Content starts

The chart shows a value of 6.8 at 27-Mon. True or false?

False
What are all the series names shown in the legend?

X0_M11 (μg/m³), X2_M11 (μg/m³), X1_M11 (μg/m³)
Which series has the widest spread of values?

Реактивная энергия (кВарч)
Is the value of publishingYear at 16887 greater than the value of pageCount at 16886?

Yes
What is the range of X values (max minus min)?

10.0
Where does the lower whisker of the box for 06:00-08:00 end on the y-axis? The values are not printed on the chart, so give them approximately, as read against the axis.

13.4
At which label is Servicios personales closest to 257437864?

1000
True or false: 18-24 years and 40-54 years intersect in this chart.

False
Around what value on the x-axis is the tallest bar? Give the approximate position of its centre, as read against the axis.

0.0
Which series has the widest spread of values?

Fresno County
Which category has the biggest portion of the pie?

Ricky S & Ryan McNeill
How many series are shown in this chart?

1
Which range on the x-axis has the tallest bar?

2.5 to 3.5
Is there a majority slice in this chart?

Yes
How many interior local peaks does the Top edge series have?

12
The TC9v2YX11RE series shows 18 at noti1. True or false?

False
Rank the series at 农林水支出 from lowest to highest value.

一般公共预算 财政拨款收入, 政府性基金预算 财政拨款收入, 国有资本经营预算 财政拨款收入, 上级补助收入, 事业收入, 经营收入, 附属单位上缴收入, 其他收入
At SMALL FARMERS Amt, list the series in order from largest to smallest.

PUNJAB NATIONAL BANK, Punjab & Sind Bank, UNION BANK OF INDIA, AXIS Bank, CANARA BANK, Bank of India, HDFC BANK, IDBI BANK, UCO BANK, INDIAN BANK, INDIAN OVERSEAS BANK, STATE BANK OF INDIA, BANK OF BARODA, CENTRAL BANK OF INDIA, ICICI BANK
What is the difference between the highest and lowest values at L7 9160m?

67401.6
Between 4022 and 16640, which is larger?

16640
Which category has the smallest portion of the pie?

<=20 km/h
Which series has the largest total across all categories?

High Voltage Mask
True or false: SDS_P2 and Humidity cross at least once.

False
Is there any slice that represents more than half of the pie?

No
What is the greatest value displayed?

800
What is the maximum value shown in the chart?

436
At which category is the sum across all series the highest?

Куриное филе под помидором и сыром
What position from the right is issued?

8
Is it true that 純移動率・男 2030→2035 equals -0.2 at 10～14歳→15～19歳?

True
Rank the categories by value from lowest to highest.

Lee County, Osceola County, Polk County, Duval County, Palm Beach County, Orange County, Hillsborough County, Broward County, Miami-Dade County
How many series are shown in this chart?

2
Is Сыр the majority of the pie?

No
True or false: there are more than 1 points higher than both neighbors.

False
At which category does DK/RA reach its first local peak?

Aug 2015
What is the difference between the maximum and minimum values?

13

Content ends

Exercise — Reproduce, unchanged, the material from the line containing "Куриное филе под помидором и сыром" through the line containing "Rank the categories", including both of those lines.

Response to the task —
Куриное филе под помидором и сыром
What position from the right is issued?

8
Is it true that 純移動率・男 2030→2035 equals -0.2 at 10～14歳→15～19歳?

True
Rank the categories by value from lowest to highest.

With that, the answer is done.